The Automated Driving Systems (ADS) for Rural America project recently deployed a Ford Transit 350HD automated shuttle bus for a two-year journey traversing a 47-mile loop of Midwestern roadways – part of an effort to help “train” automated driving software to operate on rural roads.
[Above photo by the University of Iowa]
The University of Iowa’s National Advanced Driving Simulator or NADS is overseeing this project as part of a $7 million research grant awarded by the U.S. Department of Transportation.
“Our mission is to look at the connection between all road users and how we can make things safer,” explained Omar Ahmad, project manager, and NADS deputy director, in a statement.

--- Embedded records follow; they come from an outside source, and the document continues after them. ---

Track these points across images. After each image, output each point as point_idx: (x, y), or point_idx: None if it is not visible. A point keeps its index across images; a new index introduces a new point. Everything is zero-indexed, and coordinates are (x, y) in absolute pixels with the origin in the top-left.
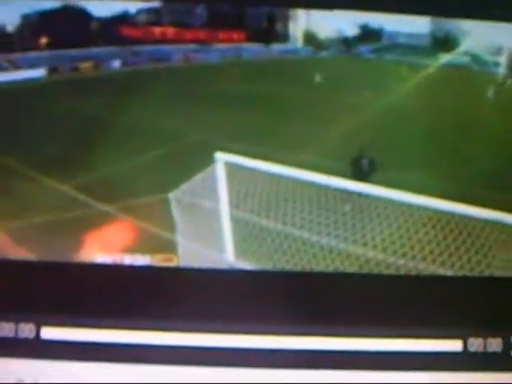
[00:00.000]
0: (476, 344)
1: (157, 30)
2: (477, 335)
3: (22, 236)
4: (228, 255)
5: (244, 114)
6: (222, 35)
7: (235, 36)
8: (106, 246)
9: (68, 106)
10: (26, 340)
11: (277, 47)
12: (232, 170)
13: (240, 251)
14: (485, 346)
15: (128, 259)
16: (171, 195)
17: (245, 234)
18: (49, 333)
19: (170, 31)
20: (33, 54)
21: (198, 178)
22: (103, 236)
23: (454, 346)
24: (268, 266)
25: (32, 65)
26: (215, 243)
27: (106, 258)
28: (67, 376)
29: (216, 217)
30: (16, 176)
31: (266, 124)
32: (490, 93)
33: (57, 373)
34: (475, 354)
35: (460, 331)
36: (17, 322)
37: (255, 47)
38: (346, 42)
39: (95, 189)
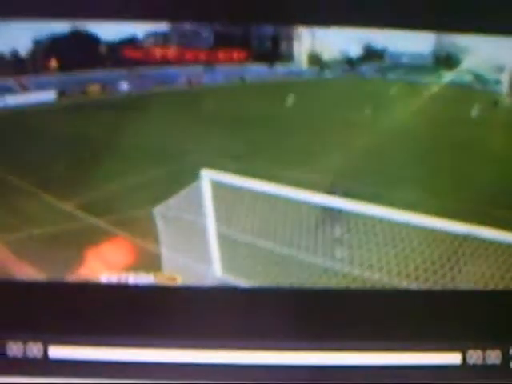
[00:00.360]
0: (475, 356)
1: (159, 52)
2: (476, 347)
3: (23, 251)
4: (215, 270)
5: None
6: (225, 55)
7: (239, 56)
8: (104, 262)
9: (74, 128)
10: (34, 359)
11: (281, 68)
12: (217, 187)
13: (227, 266)
14: (484, 359)
15: (132, 278)
16: (156, 210)
17: (232, 250)
18: (56, 352)
19: (172, 52)
20: (43, 78)
21: (183, 193)
22: (102, 252)
23: (453, 358)
24: (256, 282)
25: (42, 88)
26: (202, 258)
27: (111, 277)
28: None
29: (202, 232)
30: (20, 194)
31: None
32: (475, 112)
33: None
34: (474, 366)
35: (459, 344)
36: (25, 341)
37: (259, 68)
38: (350, 62)
39: (95, 207)
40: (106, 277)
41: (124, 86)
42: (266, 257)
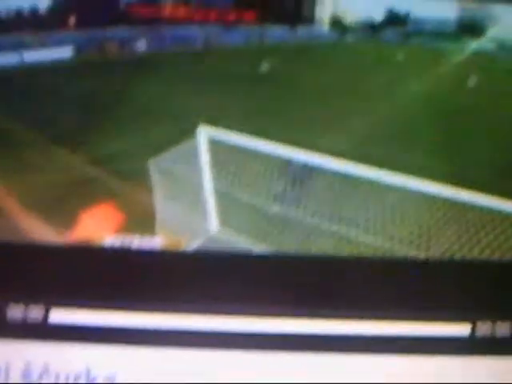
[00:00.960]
0: (484, 328)
1: (177, 10)
2: (485, 319)
3: (32, 201)
4: (212, 225)
5: (258, 95)
6: (246, 16)
7: (259, 17)
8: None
9: (89, 85)
10: (34, 323)
11: (302, 31)
12: (214, 143)
13: (224, 222)
14: (493, 331)
15: (136, 242)
16: (151, 162)
17: (228, 207)
18: (57, 316)
19: (191, 11)
20: (60, 34)
21: (180, 148)
22: (105, 204)
23: (462, 330)
24: (252, 240)
25: (59, 44)
26: (198, 213)
27: (115, 240)
28: (76, 359)
29: (198, 188)
30: (33, 147)
31: (279, 104)
32: (472, 82)
33: (65, 356)
34: (483, 338)
35: (468, 315)
36: (25, 304)
37: (280, 30)
38: (372, 27)
39: (102, 160)
40: (110, 240)
41: (141, 44)
42: (263, 216)
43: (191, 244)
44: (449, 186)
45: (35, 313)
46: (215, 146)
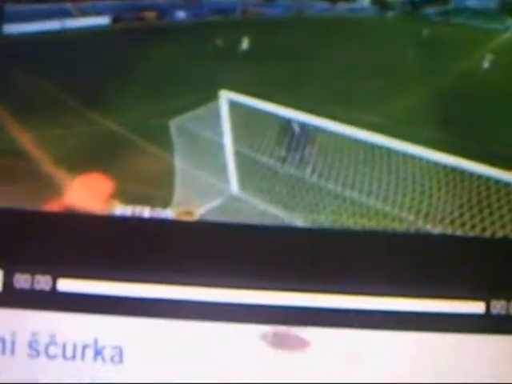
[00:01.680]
0: (499, 306)
1: None
2: (500, 297)
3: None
4: (232, 186)
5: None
6: None
7: None
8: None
9: (123, 51)
10: (41, 292)
11: (343, 5)
12: (235, 106)
13: (244, 184)
14: (508, 309)
15: (147, 212)
16: (172, 122)
17: (249, 169)
18: (65, 285)
19: None
20: (99, 3)
21: (201, 110)
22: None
23: (477, 307)
24: (269, 201)
25: (98, 13)
26: (218, 174)
27: (126, 210)
28: (83, 329)
29: (219, 149)
30: (66, 110)
31: (309, 77)
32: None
33: (72, 326)
34: (498, 316)
35: (483, 293)
36: (33, 273)
37: (321, 4)
38: (413, 3)
39: (129, 123)
40: (120, 209)
41: (180, 14)
42: (279, 178)
43: (209, 205)
44: (472, 161)
45: (43, 282)
46: (236, 108)
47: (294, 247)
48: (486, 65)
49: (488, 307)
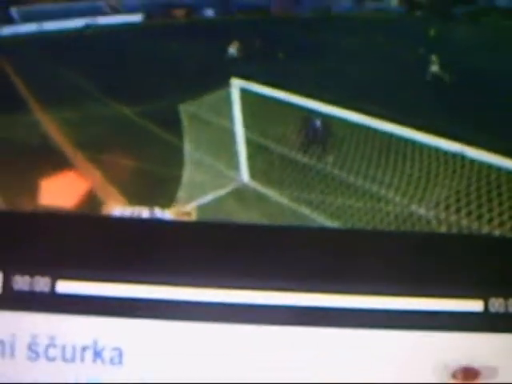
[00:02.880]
0: (497, 304)
1: None
2: (498, 295)
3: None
4: (242, 174)
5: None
6: None
7: None
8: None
9: (155, 48)
10: (41, 294)
11: (370, 4)
12: (246, 95)
13: (254, 172)
14: (506, 307)
15: (146, 213)
16: (182, 107)
17: (259, 157)
18: (65, 286)
19: None
20: (132, 1)
21: (212, 96)
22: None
23: (475, 306)
24: (279, 190)
25: (131, 10)
26: (229, 161)
27: (125, 211)
28: (83, 331)
29: (229, 136)
30: (88, 98)
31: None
32: None
33: (72, 327)
34: (496, 314)
35: (481, 291)
36: (32, 275)
37: (347, 3)
38: (441, 3)
39: (150, 115)
40: (119, 210)
41: (209, 12)
42: (291, 166)
43: (219, 192)
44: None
45: (42, 284)
46: (247, 96)
47: (294, 247)
48: None
49: (486, 305)
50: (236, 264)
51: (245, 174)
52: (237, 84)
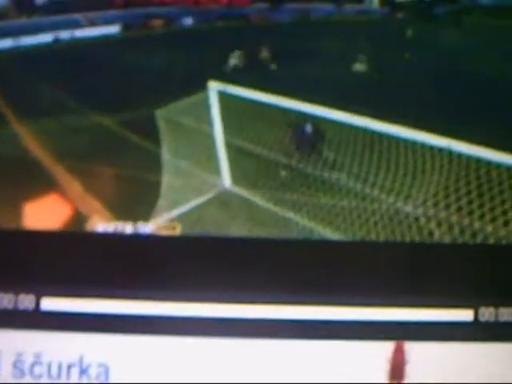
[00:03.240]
0: (487, 313)
1: None
2: (488, 304)
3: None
4: (224, 179)
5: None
6: None
7: None
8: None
9: (133, 58)
10: (25, 311)
11: (350, 7)
12: (224, 98)
13: (236, 177)
14: (496, 316)
15: (129, 228)
16: (158, 112)
17: (240, 161)
18: (49, 303)
19: None
20: (109, 13)
21: (189, 100)
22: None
23: (465, 315)
24: (262, 194)
25: (108, 22)
26: (209, 166)
27: (108, 226)
28: (68, 348)
29: (208, 140)
30: (70, 110)
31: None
32: None
33: (57, 344)
34: (486, 323)
35: (471, 300)
36: (16, 293)
37: (327, 7)
38: (423, 3)
39: (131, 123)
40: (103, 226)
41: (188, 21)
42: (275, 169)
43: (201, 198)
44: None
45: (26, 302)
46: (225, 98)
47: (284, 260)
48: None
49: (476, 314)
50: (223, 277)
51: (227, 180)
52: (214, 87)
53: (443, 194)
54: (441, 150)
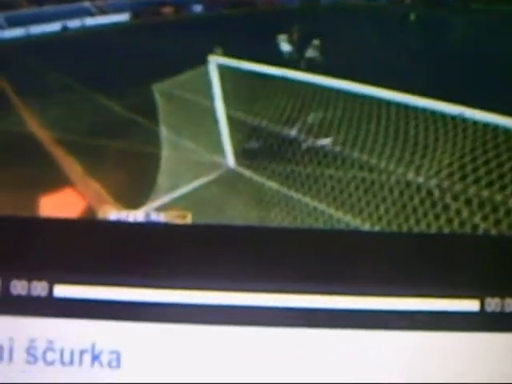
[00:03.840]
0: (493, 304)
1: None
2: (494, 295)
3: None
4: (228, 159)
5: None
6: None
7: None
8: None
9: (143, 46)
10: (38, 298)
11: None
12: (225, 71)
13: (240, 155)
14: (502, 306)
15: (141, 216)
16: (155, 87)
17: (243, 135)
18: (62, 291)
19: None
20: (118, 1)
21: (188, 75)
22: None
23: (471, 305)
24: (266, 170)
25: (118, 10)
26: (212, 145)
27: (120, 214)
28: (80, 335)
29: (212, 115)
30: (79, 95)
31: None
32: None
33: (70, 331)
34: (492, 313)
35: (477, 291)
36: (29, 279)
37: None
38: None
39: (136, 106)
40: (115, 214)
41: (197, 7)
42: (277, 142)
43: (203, 179)
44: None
45: (39, 288)
46: (225, 72)
47: (291, 248)
48: None
49: (482, 305)
50: (233, 266)
51: (230, 159)
52: (214, 60)
53: (458, 164)
54: (454, 117)
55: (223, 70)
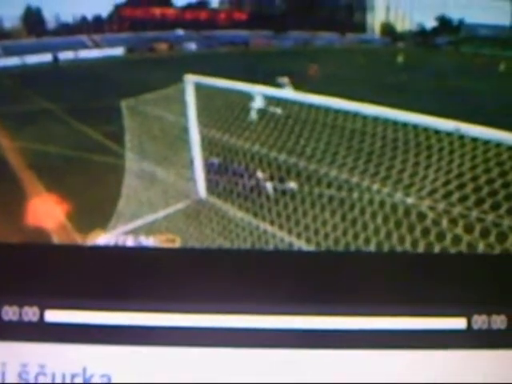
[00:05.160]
0: (480, 321)
1: (236, 15)
2: (481, 312)
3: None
4: (198, 189)
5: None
6: (295, 23)
7: (310, 24)
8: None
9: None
10: (30, 323)
11: (353, 36)
12: (201, 90)
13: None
14: (489, 324)
15: (131, 241)
16: (124, 103)
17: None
18: (53, 316)
19: (242, 16)
20: (115, 36)
21: (162, 92)
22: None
23: (458, 323)
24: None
25: (113, 45)
26: (182, 173)
27: (109, 239)
28: (72, 359)
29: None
30: (58, 121)
31: None
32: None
33: (61, 356)
34: (479, 331)
35: (464, 309)
36: (20, 305)
37: (330, 36)
38: (424, 34)
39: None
40: (104, 239)
41: (192, 46)
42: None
43: (172, 208)
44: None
45: (30, 314)
46: (201, 91)
47: (286, 270)
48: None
49: (469, 323)
50: (225, 289)
51: (201, 189)
52: (190, 80)
53: (456, 183)
54: (449, 133)
55: (199, 89)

“When we look at automated vehicles, it is clear there’s an over-emphasis on urban areas and interstates,” he added. “Until now the focus has been on perfect roads in perfect weather—we will examine the challenges of rural environments, which are often imperfect.”
The road “scenarios” Ahmad expects this test vehicle to confront include inconsistent lane markings and surface conditions; disparities in the speed and type of vehicles using the roadway, such as farm equipment; and inclement weather, including heavy snow that obscures paved surfaces. “We didn’t want to just cherry-pick roads that are going to be easy,” he added. “We really wanted to throw real-world USA roads at it, so we can get an honest assessment. [Automated vehicles] should work just as well on these types of roadways as in cities and on interstates.”
There is a safety aspect to this automated shuttle bus test as well, Ahmad noted, as only 19 percent of Americans live in rural areas, while nearly 50 percent of fatal traffic crashes occur on rural roads.
A separate self-driving study is underway to help develop the first “code of practice” for autonomous vehicles operating in unstructured off-highway environments, with a live trial conducted in a quarry using a number of off-road vehicles.
Conducted by Oxbotica and TRL, those off-highway environments – often located in rural areas — include mines, quarries, farms, refineries, warehouses, ports, and airports. Such off-highway environments also feature more varied hazards and less structured scenarios than on-road settings, as there are no universal highway rules, such as speed limits or junction etiquette.
“In order to harness the true power of this technology, operational regulations need to be developed in unison to ensure safe and efficient deployment,” explained Ben Upcroft, vice president of technology for Oxbotica, in a statement.
“This ‘code of practice’ seeks to provide high-level guidance to organizations in all sectors of the off-highway industry on the ways in which working practices should be adapted to ensure that the adoption of autonomy is as smooth and safe as possible,” added Ianto Guy, TRL’s project lead. “The aim is that this code will support safe practice, build public confidence, and encourage the cooperation between organizations across all industries employing off-highway autonomous vehicles.”